Once the corporation threatened by bankruptcy
is taken over by a receiver, all the creditors ought
to stand on equal footing. Not any one of them
should be paid ahead of the others. This is
precisely the reason for suspending all pending
claims against the corporation under
receivership.
Parenthetically, BENHAR is a domestic
corporation engaged in importing and selling
vehicle spare parts with an authorized capital
stock of thirty million pesos. Yet, it offered to lend
its credit facility in the amount of sixty to eighty
millions pesos to RUBY. It is to be noted that
BENHAR is not a lending or financing
corporation and lending its credit facilities, worth
more than double its authorized capitalization, is
not one of the powers granted to it under its
Articles of Incorporation.
Significantly, Henry Yu, a director and a
majority stockholder of RUBY is, at the same
time, a stockholder of BENHAR, a corporation
owned and controlled by his family. These
circumstances render the deals between
BENHAR and RUBY highly irregular.
To justify its appointment in the new
management committee and to dispute that it will
become a creditor of RUBY only on account of
the proposed assignment of its credit facility to
RUBY, BENHAR avers that as early as
December 27, 1988, it already lent one million
pesos (P1,000,000.00) to RUBY for the latter's
working capital
The submission deserves scant consideration.

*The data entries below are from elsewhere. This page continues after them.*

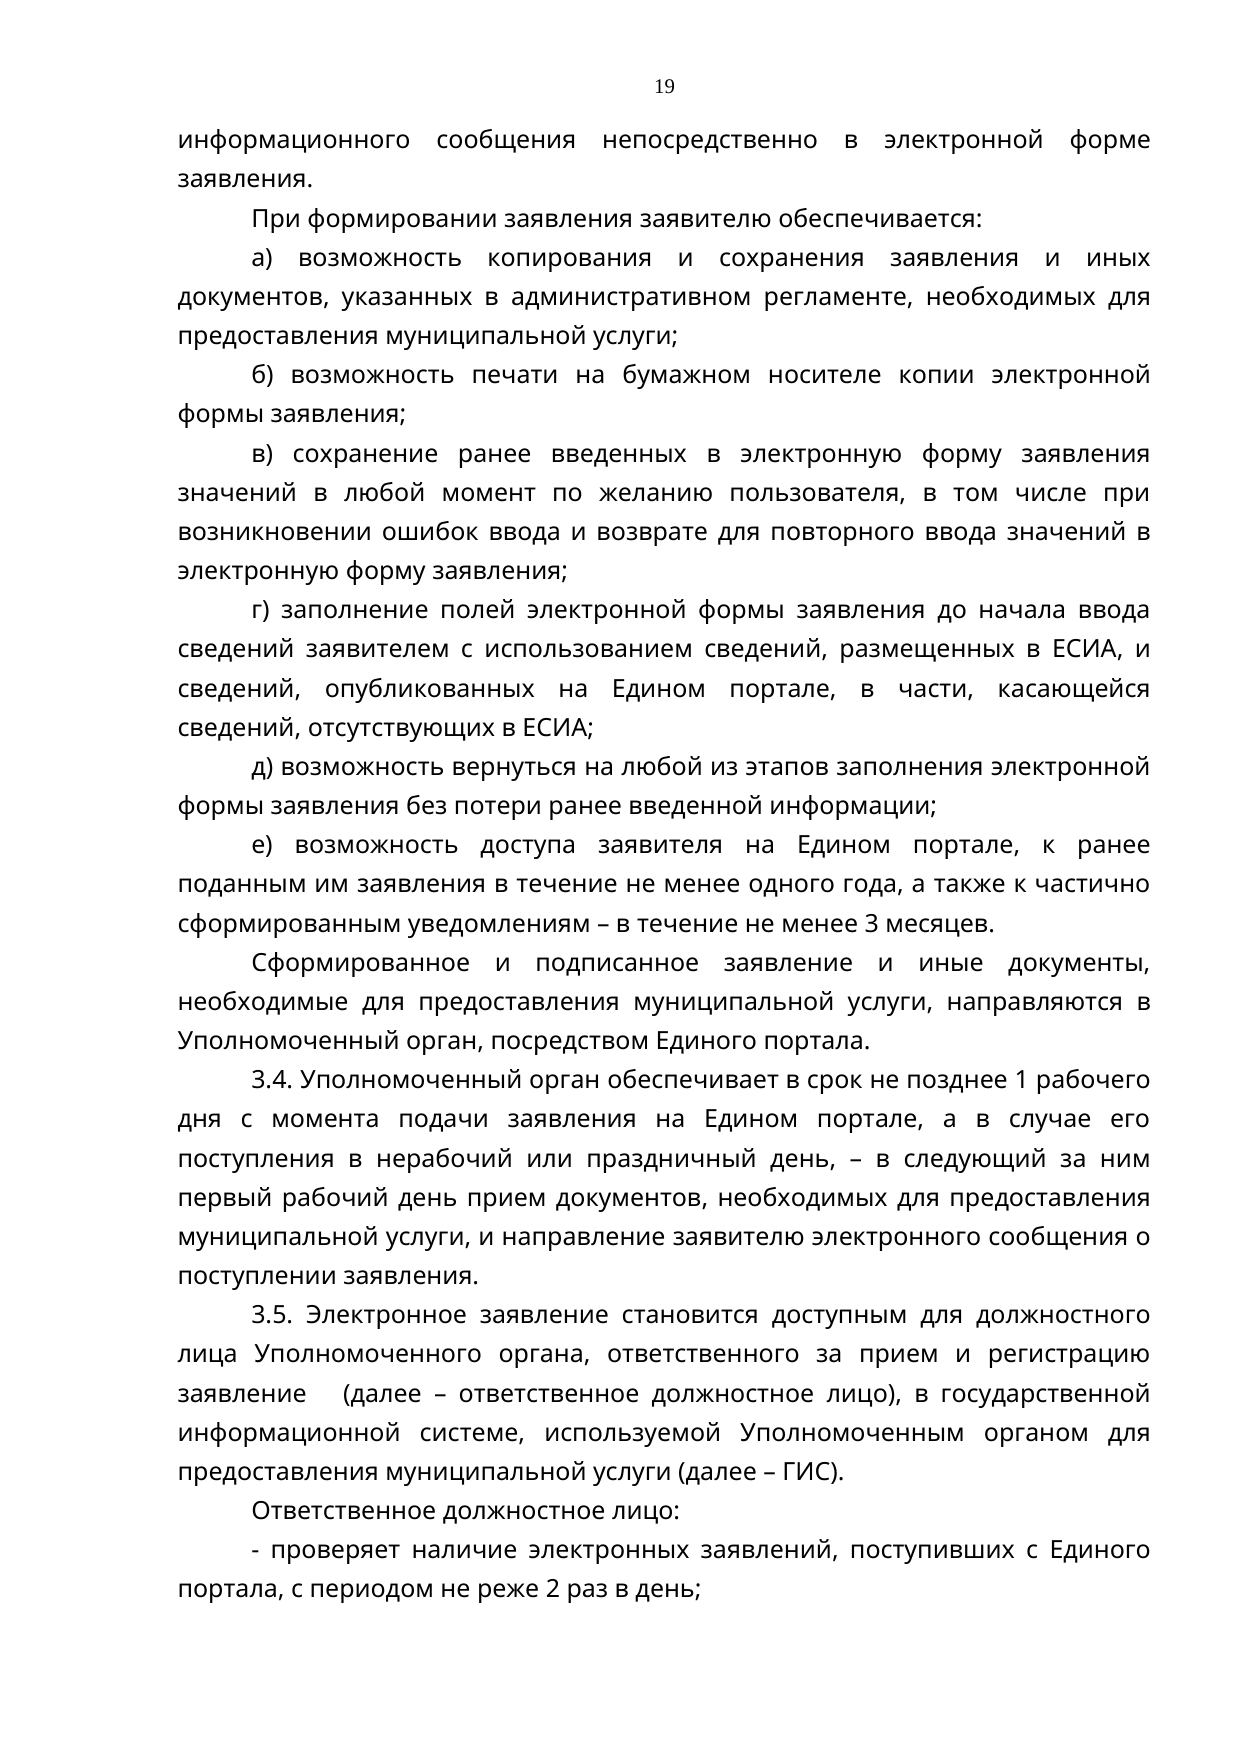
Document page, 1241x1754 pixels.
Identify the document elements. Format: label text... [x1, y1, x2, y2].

text е) возможность доступа заявителя на Едином портале, к ранее поданным им заявления в течение не менее одного года, а также к частично сформированным уведомлениям – в течение не менее 3 месяцев. [177, 827, 1152, 939]
text д) возможность вернуться на любой из этапов заполнения электронной формы заявления без потери ранее введенной информации; [177, 749, 1152, 822]
text 3.4. Уполномоченный орган обеспечивает в срок не позднее 1 рабочего дня с момента подачи заявления на Едином портале, а в случае его поступления в нерабочий или праздничный день, – в следующий за ним первый рабочий день прием документов, необходимых для предоставления муниципальной услуги, и направление заявителю электронного сообщения о поступлении заявления. [177, 1062, 1152, 1292]
text а) возможность копирования и сохранения заявления и иных документов, указанных в административном регламенте, необходимых для предоставления муниципальной услуги; [177, 239, 1152, 352]
text При формировании заявления заявителю обеспечивается: [177, 200, 1152, 234]
text г) заполнение полей электронной формы заявления до начала ввода сведений заявителем с использованием сведений, размещенных в ЕСИА, и сведений, опубликованных на Едином портале, в части, касающейся сведений, отсутствующих в ЕСИА; [177, 592, 1152, 743]
text 3.5. Электронное заявление становится доступным для должностного лица Уполномоченного органа, ответственного за прием и регистрацию заявление (далее – ответственное должностное лицо), в государственной информационной системе, используемой Уполномоченным органом для предоставления муниципальной услуги (далее – ГИС). [177, 1297, 1152, 1488]
text - проверяет наличие электронных заявлений, поступивших с Единого портала, с периодом не реже 2 раз в день; [177, 1532, 1152, 1605]
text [177, 122, 1152, 195]
text Сформированное и подписанное заявление и иные документы, необходимые для предоставления муниципальной услуги, направляются в Уполномоченный орган, посредством Единого портала. [177, 944, 1152, 1057]
text б) возможность печати на бумажном носителе копии электронной формы заявления; [177, 357, 1152, 430]
text Ответственное должностное лицо: [177, 1493, 1152, 1527]
text в) сохранение ранее введенных в электронную форму заявления значений в любой момент по желанию пользователя, в том числе при возникновении ошибок ввода и возврате для повторного ввода значений в электронную форму заявления; [177, 435, 1152, 587]
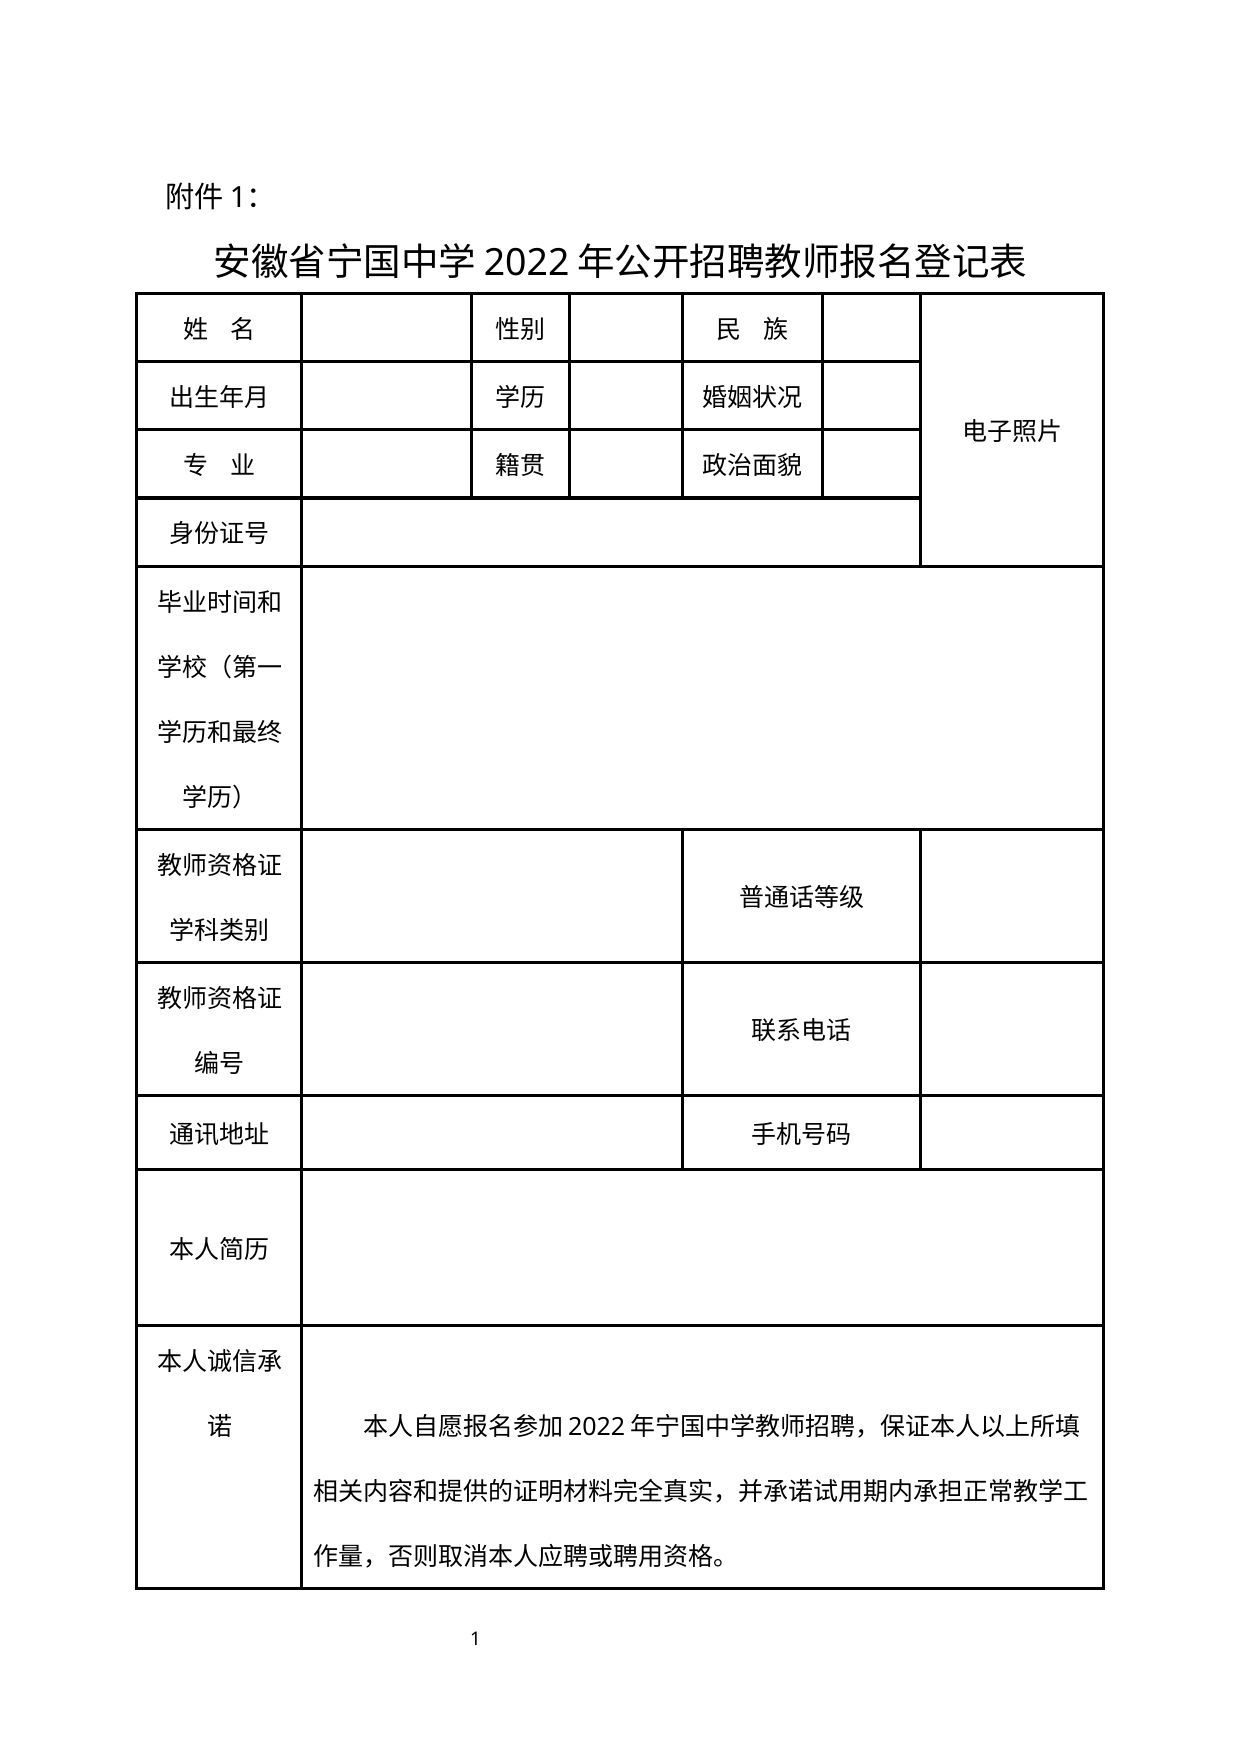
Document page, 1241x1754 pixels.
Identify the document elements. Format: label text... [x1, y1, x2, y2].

table_header [571, 295, 681, 360]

To start with, this argument was raised by
BENHAR for the first time in its motion for
reconsideration before the Court of Appeals. The
settled rule is that issues not raised in the court
a quo cannot be raised for the first time on
appeal - in this case, in a motion for
reconsideration - for being offensive to the basic
rules of fair play, justice and due process.
Moreover, when RUBY initiated its petition
for suspension of payments with the SEC,
BENHAR was not listed as one of RUBY's
creditors. BENHAR is a total stranger to RUBY. If
at all, BENHAR only served as a conduit of
RUBY. As aptly stated in the challenged Court of
Appeals decision:
Benhar's role in the Revised Benhar/Ruby
Plan, as envisioned by the majority stockholders,
is to contract the loan for Ruby and, serving the
role of a financier, relend the same to Ruby.
Benhar is merely extending its credit line facility
with China Bank, under which the bank agrees to
advance funds to the company should the need
arise. This is unlikely a loan in which the entire
amount is made available to the borrower so that
it can be used and programmed for the benefit of
the company's financial and operational needs.
Thus, it is actually China Bank which will be
the source of the funds to be relent to Ruby.
Benhar will not shell out a single centavo of its
own funds. It is the assets of Ruby which will be
mortgaged in favor of Benhar. Benhar's
participation will only make the rehabilitation plan
more costly and, because of the mortgage of its
(Ruby's) assets to a new creditor, will create a
situation which is worse than the present.